» Work to complete
Extract every line from the records below and reproduce each one verbatim, with no alteration.

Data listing
#####
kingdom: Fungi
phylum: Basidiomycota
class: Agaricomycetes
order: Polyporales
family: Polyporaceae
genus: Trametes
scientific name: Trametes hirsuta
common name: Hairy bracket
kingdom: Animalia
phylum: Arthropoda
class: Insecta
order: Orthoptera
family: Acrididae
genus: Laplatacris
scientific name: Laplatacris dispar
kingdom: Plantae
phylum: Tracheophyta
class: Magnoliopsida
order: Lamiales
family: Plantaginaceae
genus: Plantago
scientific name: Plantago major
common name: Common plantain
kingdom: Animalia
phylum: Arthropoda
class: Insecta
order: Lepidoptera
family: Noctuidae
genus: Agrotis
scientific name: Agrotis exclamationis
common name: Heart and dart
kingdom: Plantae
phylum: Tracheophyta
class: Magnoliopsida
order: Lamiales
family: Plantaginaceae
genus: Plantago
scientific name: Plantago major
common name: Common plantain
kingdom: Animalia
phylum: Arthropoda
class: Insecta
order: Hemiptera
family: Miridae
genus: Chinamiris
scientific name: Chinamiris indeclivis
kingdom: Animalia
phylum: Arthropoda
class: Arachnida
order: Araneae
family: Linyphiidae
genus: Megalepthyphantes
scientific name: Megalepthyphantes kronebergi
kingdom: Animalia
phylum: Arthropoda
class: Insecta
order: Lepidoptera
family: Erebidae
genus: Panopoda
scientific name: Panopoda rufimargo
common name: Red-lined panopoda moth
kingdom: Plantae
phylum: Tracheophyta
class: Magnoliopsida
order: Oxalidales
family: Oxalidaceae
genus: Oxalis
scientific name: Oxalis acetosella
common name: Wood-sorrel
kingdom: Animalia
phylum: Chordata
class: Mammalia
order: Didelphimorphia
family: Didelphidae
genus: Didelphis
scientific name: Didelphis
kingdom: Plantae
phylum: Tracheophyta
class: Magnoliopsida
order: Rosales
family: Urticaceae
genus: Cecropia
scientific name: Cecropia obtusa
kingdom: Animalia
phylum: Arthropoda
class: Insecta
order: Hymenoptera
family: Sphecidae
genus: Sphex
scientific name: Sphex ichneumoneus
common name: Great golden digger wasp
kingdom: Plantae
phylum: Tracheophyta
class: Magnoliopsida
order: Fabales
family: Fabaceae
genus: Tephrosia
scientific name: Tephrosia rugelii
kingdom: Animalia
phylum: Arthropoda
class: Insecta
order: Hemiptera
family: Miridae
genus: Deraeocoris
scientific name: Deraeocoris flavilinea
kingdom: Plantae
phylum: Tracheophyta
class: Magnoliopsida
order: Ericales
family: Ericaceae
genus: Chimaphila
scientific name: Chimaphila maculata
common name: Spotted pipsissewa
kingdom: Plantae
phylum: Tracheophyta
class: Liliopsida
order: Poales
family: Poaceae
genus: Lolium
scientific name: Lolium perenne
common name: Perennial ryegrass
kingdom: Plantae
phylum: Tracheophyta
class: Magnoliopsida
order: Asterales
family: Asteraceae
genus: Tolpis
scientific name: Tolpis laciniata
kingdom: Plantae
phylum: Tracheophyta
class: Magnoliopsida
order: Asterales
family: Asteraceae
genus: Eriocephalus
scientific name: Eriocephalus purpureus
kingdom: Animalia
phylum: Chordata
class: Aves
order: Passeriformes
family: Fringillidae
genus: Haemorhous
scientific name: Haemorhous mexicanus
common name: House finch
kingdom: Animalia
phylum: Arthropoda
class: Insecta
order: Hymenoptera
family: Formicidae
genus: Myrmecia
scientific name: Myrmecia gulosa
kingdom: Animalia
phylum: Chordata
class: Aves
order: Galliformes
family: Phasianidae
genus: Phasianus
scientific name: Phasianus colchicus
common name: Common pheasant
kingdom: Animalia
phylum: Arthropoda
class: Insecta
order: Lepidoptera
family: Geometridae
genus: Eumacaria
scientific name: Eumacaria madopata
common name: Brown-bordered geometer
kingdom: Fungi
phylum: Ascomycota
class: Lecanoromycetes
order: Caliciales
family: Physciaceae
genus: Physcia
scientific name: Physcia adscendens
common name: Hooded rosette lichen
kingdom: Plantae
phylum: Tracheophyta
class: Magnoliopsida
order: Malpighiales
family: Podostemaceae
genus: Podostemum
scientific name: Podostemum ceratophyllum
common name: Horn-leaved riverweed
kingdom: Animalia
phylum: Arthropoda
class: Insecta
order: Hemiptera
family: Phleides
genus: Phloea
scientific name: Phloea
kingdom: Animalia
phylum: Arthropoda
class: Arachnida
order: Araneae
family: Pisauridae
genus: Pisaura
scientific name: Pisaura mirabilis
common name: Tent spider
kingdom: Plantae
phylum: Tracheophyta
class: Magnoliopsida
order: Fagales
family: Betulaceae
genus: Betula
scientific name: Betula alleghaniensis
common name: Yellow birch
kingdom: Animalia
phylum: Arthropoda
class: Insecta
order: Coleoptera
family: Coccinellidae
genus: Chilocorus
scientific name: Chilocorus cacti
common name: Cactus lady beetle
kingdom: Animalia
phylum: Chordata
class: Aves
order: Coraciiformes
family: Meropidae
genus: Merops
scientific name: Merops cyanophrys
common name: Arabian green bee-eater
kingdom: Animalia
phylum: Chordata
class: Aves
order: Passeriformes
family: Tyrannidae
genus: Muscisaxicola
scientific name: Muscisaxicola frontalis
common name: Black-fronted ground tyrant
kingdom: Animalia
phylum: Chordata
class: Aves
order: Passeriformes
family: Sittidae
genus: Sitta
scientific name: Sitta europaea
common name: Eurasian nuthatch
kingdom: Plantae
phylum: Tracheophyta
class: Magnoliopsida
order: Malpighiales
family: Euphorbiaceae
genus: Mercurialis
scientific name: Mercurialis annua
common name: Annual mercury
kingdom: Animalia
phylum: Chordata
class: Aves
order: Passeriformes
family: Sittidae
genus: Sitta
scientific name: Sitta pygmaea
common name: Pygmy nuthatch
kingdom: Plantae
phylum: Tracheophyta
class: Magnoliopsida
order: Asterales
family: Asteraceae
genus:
#####
» Solution for this exercise
kingdom: Fungi
phylum: Basidiomycota
class: Agaricomycetes
order: Polyporales
family: Polyporaceae
genus: Trametes
scientific name: Trametes hirsuta
common name: Hairy bracket
kingdom: Animalia
phylum: Arthropoda
class: Insecta
order: Orthoptera
family: Acrididae
genus: Laplatacris
scientific name: Laplatacris dispar
kingdom: Plantae
phylum: Tracheophyta
class: Magnoliopsida
order: Lamiales
family: Plantaginaceae
genus: Plantago
scientific name: Plantago major
common name: Common plantain
kingdom: Animalia
phylum: Arthropoda
class: Insecta
order: Lepidoptera
family: Noctuidae
genus: Agrotis
scientific name: Agrotis exclamationis
common name: Heart and dart
kingdom: Plantae
phylum: Tracheophyta
class: Magnoliopsida
order: Lamiales
family: Plantaginaceae
genus: Plantago
scientific name: Plantago major
common name: Common plantain
kingdom: Animalia
phylum: Arthropoda
class: Insecta
order: Hemiptera
family: Miridae
genus: Chinamiris
scientific name: Chinamiris indeclivis
kingdom: Animalia
phylum: Arthropoda
class: Arachnida
order: Araneae
family: Linyphiidae
genus: Megalepthyphantes
scientific name: Megalepthyphantes kronebergi
kingdom: Animalia
phylum: Arthropoda
class: Insecta
order: Lepidoptera
family: Erebidae
genus: Panopoda
scientific name: Panopoda rufimargo
common name: Red-lined panopoda moth
kingdom: Plantae
phylum: Tracheophyta
class: Magnoliopsida
order: Oxalidales
family: Oxalidaceae
genus: Oxalis
scientific name: Oxalis acetosella
common name: Wood-sorrel
kingdom: Animalia
phylum: Chordata
class: Mammalia
order: Didelphimorphia
family: Didelphidae
genus: Didelphis
scientific name: Didelphis
kingdom: Plantae
phylum: Tracheophyta
class: Magnoliopsida
order: Rosales
family: Urticaceae
genus: Cecropia
scientific name: Cecropia obtusa
kingdom: Animalia
phylum: Arthropoda
class: Insecta
order: Hymenoptera
family: Sphecidae
genus: Sphex
scientific name: Sphex ichneumoneus
common name: Great golden digger wasp
kingdom: Plantae
phylum: Tracheophyta
class: Magnoliopsida
order: Fabales
family: Fabaceae
genus: Tephrosia
scientific name: Tephrosia rugelii
kingdom: Animalia
phylum: Arthropoda
class: Insecta
order: Hemiptera
family: Miridae
genus: Deraeocoris
scientific name: Deraeocoris flavilinea
kingdom: Plantae
phylum: Tracheophyta
class: Magnoliopsida
order: Ericales
family: Ericaceae
genus: Chimaphila
scientific name: Chimaphila maculata
common name: Spotted pipsissewa
kingdom: Plantae
phylum: Tracheophyta
class: Liliopsida
order: Poales
family: Poaceae
genus: Lolium
scientific name: Lolium perenne
common name: Perennial ryegrass
kingdom: Plantae
phylum: Tracheophyta
class: Magnoliopsida
order: Asterales
family: Asteraceae
genus: Tolpis
scientific name: Tolpis laciniata
kingdom: Plantae
phylum: Tracheophyta
class: Magnoliopsida
order: Asterales
family: Asteraceae
genus: Eriocephalus
scientific name: Eriocephalus purpureus
kingdom: Animalia
phylum: Chordata
class: Aves
order: Passeriformes
family: Fringillidae
genus: Haemorhous
scientific name: Haemorhous mexicanus
common name: House finch
kingdom: Animalia
phylum: Arthropoda
class: Insecta
order: Hymenoptera
family: Formicidae
genus: Myrmecia
scientific name: Myrmecia gulosa
kingdom: Animalia
phylum: Chordata
class: Aves
order: Galliformes
family: Phasianidae
genus: Phasianus
scientific name: Phasianus colchicus
common name: Common pheasant
kingdom: Animalia
phylum: Arthropoda
class: Insecta
order: Lepidoptera
family: Geometridae
genus: Eumacaria
scientific name: Eumacaria madopata
common name: Brown-bordered geometer
kingdom: Fungi
phylum: Ascomycota
class: Lecanoromycetes
order: Caliciales
family: Physciaceae
genus: Physcia
scientific name: Physcia adscendens
common name: Hooded rosette lichen
kingdom: Plantae
phylum: Tracheophyta
class: Magnoliopsida
order: Malpighiales
family: Podostemaceae
genus: Podostemum
scientific name: Podostemum ceratophyllum
common name: Horn-leaved riverweed
kingdom: Animalia
phylum: Arthropoda
class: Insecta
order: Hemiptera
family: Phleides
genus: Phloea
scientific name: Phloea
kingdom: Animalia
phylum: Arthropoda
class: Arachnida
order: Araneae
family: Pisauridae
genus: Pisaura
scientific name: Pisaura mirabilis
common name: Tent spider
kingdom: Plantae
phylum: Tracheophyta
class: Magnoliopsida
order: Fagales
family: Betulaceae
genus: Betula
scientific name: Betula alleghaniensis
common name: Yellow birch
kingdom: Animalia
phylum: Arthropoda
class: Insecta
order: Coleoptera
family: Coccinellidae
genus: Chilocorus
scientific name: Chilocorus cacti
common name: Cactus lady beetle
kingdom: Animalia
phylum: Chordata
class: Aves
order: Coraciiformes
family: Meropidae
genus: Merops
scientific name: Merops cyanophrys
common name: Arabian green bee-eater
kingdom: Animalia
phylum: Chordata
class: Aves
order: Passeriformes
family: Tyrannidae
genus: Muscisaxicola
scientific name: Muscisaxicola frontalis
common name: Black-fronted ground tyrant
kingdom: Animalia
phylum: Chordata
class: Aves
order: Passeriformes
family: Sittidae
genus: Sitta
scientific name: Sitta europaea
common name: Eurasian nuthatch
kingdom: Plantae
phylum: Tracheophyta
class: Magnoliopsida
order: Malpighiales
family: Euphorbiaceae
genus: Mercurialis
scientific name: Mercurialis annua
common name: Annual mercury
kingdom: Animalia
phylum: Chordata
class: Aves
order: Passeriformes
family: Sittidae
genus: Sitta
scientific name: Sitta pygmaea
common name: Pygmy nuthatch
kingdom: Plantae
phylum: Tracheophyta
class: Magnoliopsida
order: Asterales
family: Asteraceae
genus:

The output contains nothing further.